EXERCISE:
Answer these questions on the DbDataReader discussion:
1. What return type does GetSchemaTable have in the partial class listing?
2. Which existing method does the reply name as the place where caching should happen?
3. What is the name of the static class proposed for the extension methods?

GIVEN TEXT:
Should be virtual so the implementation could cache column lookups etc?
public partial class DbDataReader
{
public Task<T> GetFieldValueAsync<T>(string name); // Forwards to CancellationToken
public virtual Task<T> GetFieldValueAsync<T>(string name, CancellationToken cancellationToken);
public Task<bool> IsDBNullAsync(string name); // Forwards to CancellationToken
public virtual Task<bool> IsDBNullAsync(string name, CancellationToken cancellationToken);
public virtual bool GetBoolean(string name);
public virtual byte GetByte(string name);
public virtual long GetBytes(string name, long dataOffset, byte[] buffer, int bufferOffset, int length);
public virtual char GetChar(string name);
public virtual long GetChars(string name, long dataOffset, char[] buffer, int bufferOffset, int length);
public virtual DbDataReader GetData(string name);
public virtual string GetDataTypeName(string name);
public virtual DateTime GetDateTime(string name);
public virtual decimal GetDecimal(string name);
public virtual double GetDouble(string name);
public virtual Type GetFieldType(string name);
public virtual T GetFieldValue<T>(string name);
public virtual float GetFloat(string name);
public virtual Guid GetGuid(string name);
public virtual short GetInt16(string name);
public virtual int GetInt32(string name);
public virtual long GetInt64(string name);
public virtual Type GetProviderSpecificFieldType(string name);
public virtual object GetProviderSpecificValue(string name);
public virtual int GetProviderSpecificValues(object[] values);
public virtual DataTable GetSchemaTable();
public virtual Stream GetStream(string name);
public virtual string GetString(string name);
public virtual TextReader GetTextReader(string name);
}
Should be virtual so the implementation could cache column lookups etc?
Hmm, shouldn't this be part of the existing GetOrdinal()
? It seems that any sort of caching should happen in there...
Better as extensions then?
public static class DbDataReaderExtensions
{
public static Task<T> GetFieldValueAsync<T>(this DbDataReader reader, string name)
=> reader.GetFieldValueAsync<T>(name, default);
public static Task<T> GetFieldValueAsync<T>(this DbDataReader reader, string name, CancellationToken cancellationToken)
=> reader.GetFieldValueAsync<T>(reader.GetOrdinal(name), cancellationToken);
public static Task<bool> IsDBNullAsync(this DbDataReader reader, string name)
=> reader.IsDBNullAsync(reader.GetOrdinal(name), default);
public static Task<bool> IsDBNullAsync(this DbDataReader reader, string name, CancellationToken cancellationToken)
=> reader.IsDBNullAsync(reader.GetOrdinal(name), cancellationToken);
public static bool IsDBNull(this DbDataReader reader, string name)
=> reader.IsDBNull(reader.GetOrdinal(name));
public static bool GetBoolean(this DbDataReader reader, string name)
=> reader.GetBoolean(reader.GetOrdinal(name));
public static byte GetByte(this DbDataReader reader, string name)
=> reader.GetByte(reader.GetOrdinal(name));
public static long GetBytes(this DbDataReader reader, string name, long dataOffset, byte[] buffer, int bufferOffset, int length)
=> reader.GetBytes(reader.GetOrdinal(name), dataOffset, buffer, bufferOffset, length);
public static char GetChar(this DbDataReader reader, string name)

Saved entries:
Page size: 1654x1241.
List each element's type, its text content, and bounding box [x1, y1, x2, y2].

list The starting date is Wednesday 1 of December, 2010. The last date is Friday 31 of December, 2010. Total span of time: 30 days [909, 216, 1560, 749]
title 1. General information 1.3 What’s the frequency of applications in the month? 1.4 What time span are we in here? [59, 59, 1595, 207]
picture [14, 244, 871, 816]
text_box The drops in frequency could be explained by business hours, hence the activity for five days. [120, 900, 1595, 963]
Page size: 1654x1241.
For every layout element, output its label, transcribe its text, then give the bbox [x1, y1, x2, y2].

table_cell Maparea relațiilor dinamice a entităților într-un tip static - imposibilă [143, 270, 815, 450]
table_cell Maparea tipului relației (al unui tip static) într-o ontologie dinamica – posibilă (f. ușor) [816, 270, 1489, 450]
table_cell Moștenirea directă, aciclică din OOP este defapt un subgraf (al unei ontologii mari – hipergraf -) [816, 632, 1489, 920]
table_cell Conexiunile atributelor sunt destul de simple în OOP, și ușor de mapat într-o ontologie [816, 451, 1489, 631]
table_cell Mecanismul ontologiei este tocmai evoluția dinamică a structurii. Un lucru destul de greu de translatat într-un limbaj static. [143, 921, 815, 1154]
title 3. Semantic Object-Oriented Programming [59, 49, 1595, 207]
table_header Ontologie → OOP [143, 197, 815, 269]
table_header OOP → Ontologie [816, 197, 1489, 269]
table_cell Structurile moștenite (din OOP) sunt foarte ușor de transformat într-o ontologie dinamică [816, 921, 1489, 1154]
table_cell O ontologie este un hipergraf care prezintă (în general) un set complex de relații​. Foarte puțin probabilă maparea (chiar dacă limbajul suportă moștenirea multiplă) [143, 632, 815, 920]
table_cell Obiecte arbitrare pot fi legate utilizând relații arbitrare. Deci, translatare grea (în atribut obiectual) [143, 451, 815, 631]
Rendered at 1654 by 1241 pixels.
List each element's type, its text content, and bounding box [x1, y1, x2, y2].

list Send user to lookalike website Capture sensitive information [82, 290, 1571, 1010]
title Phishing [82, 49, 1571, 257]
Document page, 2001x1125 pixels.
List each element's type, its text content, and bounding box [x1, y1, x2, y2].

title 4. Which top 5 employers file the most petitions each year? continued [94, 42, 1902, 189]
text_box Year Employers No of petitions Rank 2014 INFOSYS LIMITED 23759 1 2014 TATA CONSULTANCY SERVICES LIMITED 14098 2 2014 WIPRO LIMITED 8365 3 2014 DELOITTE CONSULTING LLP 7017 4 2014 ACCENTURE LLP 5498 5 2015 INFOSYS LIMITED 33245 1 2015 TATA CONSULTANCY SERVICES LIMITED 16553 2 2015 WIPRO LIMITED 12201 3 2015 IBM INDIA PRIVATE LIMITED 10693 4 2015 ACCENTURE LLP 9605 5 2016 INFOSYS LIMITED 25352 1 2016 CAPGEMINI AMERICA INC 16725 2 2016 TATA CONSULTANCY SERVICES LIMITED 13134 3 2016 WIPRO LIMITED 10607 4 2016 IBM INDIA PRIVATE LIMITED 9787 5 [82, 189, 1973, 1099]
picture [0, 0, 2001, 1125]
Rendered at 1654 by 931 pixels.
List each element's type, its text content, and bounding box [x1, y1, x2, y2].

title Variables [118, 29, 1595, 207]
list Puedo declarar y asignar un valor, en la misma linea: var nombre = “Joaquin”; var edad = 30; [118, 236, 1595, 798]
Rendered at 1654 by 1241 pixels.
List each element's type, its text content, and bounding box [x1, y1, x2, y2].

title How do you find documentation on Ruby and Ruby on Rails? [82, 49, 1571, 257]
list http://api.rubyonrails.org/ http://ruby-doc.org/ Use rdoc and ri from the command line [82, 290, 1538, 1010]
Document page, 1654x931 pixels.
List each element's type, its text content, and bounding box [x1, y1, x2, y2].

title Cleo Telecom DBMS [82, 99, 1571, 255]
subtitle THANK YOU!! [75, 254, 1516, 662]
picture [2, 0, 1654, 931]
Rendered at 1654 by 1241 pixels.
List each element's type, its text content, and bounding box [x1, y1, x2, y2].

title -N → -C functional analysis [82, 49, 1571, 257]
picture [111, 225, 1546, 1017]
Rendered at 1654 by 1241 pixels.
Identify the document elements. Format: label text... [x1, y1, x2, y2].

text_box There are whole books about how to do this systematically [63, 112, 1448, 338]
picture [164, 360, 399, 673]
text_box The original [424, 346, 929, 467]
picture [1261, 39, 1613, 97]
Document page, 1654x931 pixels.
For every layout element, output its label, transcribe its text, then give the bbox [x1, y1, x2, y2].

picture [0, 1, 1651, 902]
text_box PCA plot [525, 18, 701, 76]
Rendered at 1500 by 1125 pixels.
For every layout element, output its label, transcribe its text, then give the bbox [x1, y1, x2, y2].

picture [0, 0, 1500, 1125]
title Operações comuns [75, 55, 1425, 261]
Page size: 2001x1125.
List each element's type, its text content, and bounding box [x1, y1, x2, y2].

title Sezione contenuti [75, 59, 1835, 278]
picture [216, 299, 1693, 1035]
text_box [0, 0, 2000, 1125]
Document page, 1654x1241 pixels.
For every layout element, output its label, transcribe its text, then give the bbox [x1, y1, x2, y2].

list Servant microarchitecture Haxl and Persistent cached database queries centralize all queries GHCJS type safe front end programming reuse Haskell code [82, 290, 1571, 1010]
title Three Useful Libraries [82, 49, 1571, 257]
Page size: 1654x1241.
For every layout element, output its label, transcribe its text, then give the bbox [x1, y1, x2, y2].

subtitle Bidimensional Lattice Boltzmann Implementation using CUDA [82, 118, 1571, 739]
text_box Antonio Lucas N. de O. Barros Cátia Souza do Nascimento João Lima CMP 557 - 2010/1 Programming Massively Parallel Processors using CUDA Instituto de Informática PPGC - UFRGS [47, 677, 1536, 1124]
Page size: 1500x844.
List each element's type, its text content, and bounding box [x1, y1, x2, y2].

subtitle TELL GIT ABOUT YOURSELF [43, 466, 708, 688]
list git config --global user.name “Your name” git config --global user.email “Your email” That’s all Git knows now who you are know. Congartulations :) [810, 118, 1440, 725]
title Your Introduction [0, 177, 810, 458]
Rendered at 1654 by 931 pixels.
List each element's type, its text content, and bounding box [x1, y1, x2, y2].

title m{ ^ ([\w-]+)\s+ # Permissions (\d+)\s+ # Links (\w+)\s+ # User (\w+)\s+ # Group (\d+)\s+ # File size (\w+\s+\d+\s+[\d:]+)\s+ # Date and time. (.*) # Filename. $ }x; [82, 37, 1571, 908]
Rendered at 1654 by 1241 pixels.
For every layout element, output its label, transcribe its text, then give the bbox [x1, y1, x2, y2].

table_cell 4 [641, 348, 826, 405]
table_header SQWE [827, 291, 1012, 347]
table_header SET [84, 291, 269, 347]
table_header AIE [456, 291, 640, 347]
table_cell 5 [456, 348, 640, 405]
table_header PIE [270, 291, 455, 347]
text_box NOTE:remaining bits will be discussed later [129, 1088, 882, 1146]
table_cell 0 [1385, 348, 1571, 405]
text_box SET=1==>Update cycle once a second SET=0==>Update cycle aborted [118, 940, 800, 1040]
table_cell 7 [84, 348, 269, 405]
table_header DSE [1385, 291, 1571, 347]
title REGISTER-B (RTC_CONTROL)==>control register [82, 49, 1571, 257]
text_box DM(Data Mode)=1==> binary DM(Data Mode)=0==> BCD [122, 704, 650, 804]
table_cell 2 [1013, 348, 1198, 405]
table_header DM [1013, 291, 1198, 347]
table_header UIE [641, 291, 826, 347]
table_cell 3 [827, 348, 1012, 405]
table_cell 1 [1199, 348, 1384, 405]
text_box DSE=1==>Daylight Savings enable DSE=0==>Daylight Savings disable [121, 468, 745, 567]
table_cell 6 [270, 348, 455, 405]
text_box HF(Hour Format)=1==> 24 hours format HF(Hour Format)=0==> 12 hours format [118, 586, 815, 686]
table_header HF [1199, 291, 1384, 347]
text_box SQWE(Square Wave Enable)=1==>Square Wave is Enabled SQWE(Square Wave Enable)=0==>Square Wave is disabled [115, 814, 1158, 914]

ANSWER IN FULL:
1. DataTable
2. GetOrdinal()
3. DbDataReaderExtensions